Seth reached for it slowly, skeptical. “What does it do?”

“Hides your face.”

Seth frowned as if having heard something. “You can feel it, too?” he asked.

“Feel what?” Jim asked, moments before realizing the boy was talking to himself.

Seth’s frown deepened and he dropped the mask on the table. “That thing draws on reia,” he said with a touch of disgust. In his eyes Jim saw mild trauma. “I don’t have enough reia to use it.”

Jim picked it back up with a frown. The seminary had sent him a boy with reia too little to even use a mask. What exactly was Monsignor Faust thinking?

“If you have memories of this place, then there’s someone out there you don’t know that’ll recognize you,” he said. “We can’t have that.”

Seth shrugged. “Then we just get me a mask. Or a shawl to cover my face.”

Jim opened his mouth to object, then closed it back without making a sound. That would work. He smacked his forehead, cursing his complex stupidity. What had made him think he’d need one of the artifacts?

Because you have too many things on hand and want to make use of them, he told himself. It’s not because you’re stupid.

“Do you have one you can…” he didn’t complete the question. His eyes ran down the boy and knew the answer. “Sorry I asked.”

Seth’s response was an absent shrug as he adjusted his new weapons on his back. He reached back and beneath him and took hold of their hilts. When he unsheathed them, they came free with a silent hiss and he smiled.

“I’ll be right back,” Jim told him, then left.

He went into his room, took out a thick scarf designed for use during the winter and returned with it. He found Seth still standing, short swords returned to their scabbards. Without a word, he went to the boy and wrapped the scarf around his neck so that it came to rest above his nose, concealing the lower parts of face.

“We’ll see your team tomorrow morning,” he said. “Depending on how they react to it we might have to buy a mask. Till then, I’ll bring you up to speed on recent activities.”

As a soul mage at the peak of Gold authority, he had since developed the ability to expel his reia at will, to give it physical form no matter how weak. So he touched the shawl around the boy’s face and inscribed it with a simple rune. A faint touch of reia, gold and weak, leaked into the shawl and he felt it grow more rigid.

He studied his handiwork and flicked the shawl with his finger. Now hardened, it did not budge.

“Good,” he said. He looked Seth in the eye and found the boy’s gaze slightly unnerving, the swirl of silver like liquid poured was almost daunting, it would intimidate the weak. “This way we won’t have to fear it coming loose.”

“And how long will it last?” Seth asked him.

“Two days, maybe three.”

“Judging from the team on that file, I’m going to be an adventurer, regardless of my choice to be a hunter.”

“Yes,” he answered. “Do you think it unfair.”
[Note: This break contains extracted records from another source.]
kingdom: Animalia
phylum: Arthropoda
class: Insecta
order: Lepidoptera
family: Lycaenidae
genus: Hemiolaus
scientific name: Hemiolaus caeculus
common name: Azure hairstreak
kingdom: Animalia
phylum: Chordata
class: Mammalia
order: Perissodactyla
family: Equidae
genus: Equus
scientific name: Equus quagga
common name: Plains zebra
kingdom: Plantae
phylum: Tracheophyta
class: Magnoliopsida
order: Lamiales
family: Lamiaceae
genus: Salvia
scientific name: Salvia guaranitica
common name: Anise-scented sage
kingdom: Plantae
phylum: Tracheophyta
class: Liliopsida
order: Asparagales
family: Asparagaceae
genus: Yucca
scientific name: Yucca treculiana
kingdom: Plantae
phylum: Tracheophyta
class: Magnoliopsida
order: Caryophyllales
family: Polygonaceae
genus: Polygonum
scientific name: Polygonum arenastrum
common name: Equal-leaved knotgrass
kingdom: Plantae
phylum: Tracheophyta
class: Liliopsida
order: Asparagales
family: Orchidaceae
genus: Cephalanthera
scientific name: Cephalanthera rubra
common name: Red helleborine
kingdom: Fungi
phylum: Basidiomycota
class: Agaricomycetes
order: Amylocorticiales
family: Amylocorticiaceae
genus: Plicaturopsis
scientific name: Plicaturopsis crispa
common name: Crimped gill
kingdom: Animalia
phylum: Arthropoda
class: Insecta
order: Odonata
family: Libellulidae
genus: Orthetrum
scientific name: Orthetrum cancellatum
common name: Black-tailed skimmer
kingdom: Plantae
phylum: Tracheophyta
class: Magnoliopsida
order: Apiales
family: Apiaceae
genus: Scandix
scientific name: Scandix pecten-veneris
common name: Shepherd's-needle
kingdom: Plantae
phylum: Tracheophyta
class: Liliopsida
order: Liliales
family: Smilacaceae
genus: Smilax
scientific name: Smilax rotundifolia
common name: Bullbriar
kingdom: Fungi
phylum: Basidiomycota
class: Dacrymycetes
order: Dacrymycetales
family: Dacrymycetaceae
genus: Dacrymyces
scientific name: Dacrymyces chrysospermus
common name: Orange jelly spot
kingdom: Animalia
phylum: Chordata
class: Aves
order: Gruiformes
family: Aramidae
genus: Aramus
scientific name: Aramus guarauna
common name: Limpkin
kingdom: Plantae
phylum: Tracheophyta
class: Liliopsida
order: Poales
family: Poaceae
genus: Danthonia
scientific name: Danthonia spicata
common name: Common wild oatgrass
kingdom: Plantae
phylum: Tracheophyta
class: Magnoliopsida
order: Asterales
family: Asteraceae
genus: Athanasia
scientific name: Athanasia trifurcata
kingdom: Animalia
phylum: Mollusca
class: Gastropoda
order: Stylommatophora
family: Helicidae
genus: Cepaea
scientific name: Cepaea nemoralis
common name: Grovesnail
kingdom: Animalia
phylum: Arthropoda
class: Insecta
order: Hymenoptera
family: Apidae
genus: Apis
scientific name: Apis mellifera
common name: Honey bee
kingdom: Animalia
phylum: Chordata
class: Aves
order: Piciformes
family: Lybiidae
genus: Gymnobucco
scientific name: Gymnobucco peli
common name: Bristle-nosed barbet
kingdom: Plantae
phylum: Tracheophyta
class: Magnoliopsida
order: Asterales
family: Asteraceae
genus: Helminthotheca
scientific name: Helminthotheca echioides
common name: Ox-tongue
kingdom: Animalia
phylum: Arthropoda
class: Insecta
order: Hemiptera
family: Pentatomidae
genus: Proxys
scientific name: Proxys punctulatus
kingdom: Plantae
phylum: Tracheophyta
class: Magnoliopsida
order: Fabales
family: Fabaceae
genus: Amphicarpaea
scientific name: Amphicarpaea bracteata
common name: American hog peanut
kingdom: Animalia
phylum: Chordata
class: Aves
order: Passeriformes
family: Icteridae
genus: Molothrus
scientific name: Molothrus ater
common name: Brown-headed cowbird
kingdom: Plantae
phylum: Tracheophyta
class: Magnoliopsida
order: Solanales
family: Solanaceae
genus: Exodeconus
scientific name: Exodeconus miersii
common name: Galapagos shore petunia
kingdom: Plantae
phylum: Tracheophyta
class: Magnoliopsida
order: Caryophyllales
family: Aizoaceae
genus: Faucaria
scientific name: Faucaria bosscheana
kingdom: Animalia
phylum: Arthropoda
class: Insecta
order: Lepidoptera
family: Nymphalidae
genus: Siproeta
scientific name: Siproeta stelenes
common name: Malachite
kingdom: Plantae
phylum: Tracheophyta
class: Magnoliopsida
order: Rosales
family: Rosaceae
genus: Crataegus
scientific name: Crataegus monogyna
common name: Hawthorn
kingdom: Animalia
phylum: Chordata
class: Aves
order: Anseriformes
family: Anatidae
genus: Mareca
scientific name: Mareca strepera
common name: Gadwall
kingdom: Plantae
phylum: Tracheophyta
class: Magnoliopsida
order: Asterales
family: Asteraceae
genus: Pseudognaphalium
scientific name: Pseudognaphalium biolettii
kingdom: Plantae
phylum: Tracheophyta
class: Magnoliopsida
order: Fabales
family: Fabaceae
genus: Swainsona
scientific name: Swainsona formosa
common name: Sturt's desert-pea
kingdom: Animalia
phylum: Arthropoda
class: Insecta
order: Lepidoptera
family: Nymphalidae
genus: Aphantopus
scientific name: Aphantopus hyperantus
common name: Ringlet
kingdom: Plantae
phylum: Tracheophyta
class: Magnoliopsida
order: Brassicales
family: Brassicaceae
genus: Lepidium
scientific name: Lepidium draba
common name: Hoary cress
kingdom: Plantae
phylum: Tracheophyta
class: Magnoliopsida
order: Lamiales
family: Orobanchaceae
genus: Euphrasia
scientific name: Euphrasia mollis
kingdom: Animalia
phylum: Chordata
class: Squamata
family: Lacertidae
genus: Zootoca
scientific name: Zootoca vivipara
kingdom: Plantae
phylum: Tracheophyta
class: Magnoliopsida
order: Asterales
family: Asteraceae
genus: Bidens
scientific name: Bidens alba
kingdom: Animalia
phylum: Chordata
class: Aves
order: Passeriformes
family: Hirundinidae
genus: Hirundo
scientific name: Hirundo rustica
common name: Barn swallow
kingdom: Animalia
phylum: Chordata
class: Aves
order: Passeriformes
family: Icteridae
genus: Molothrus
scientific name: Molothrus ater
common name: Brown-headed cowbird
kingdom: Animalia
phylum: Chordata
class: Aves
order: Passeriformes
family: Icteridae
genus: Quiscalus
Seth shrugged. “It’s neither here nor there. The point I’m trying to make is, don’t adventurers travel for days on end, even weeks? How am I supposed to keep this up during that period? Three days is nothing on an adventure.”

Jim nodded. Then went back to the shelf of artifacts and took out the ring that drew in ambient reia. “We’ll have this stitched into the scarf. It should keep it functioning indefinitely.”

“And what does it do?”

“It draws in ambient reia.”

On hearing his words, Seth looked at the ring with a different kind of curiosity. He had the eyes of a boy who wondered how exactly it worked. It was a good sign. Curiosity was good in adventurers.

“Now,” Jim said, turning towards his room. “I’m not expecting any visitors for the rest of the day, so you can take the couch. Tomorrow we’ll go see your teammates and register you as an adventurer. They’ll test you to be sure you’re good enough before they accept you. So you better get your rest.”

Seth nodded.

As he walked towards the couch in the living room, he asked over his shoulder. “Will I be fighting humans or beasts in this test?”

Jim chuckled as he walked into his room, the blue glow of lantern light dancing from their places in his walls were the only source of light in the darkening evening granting him vision. His response, he was certain, shocked the boy.

“You’ll be sparring against a Gold authority soul mage.”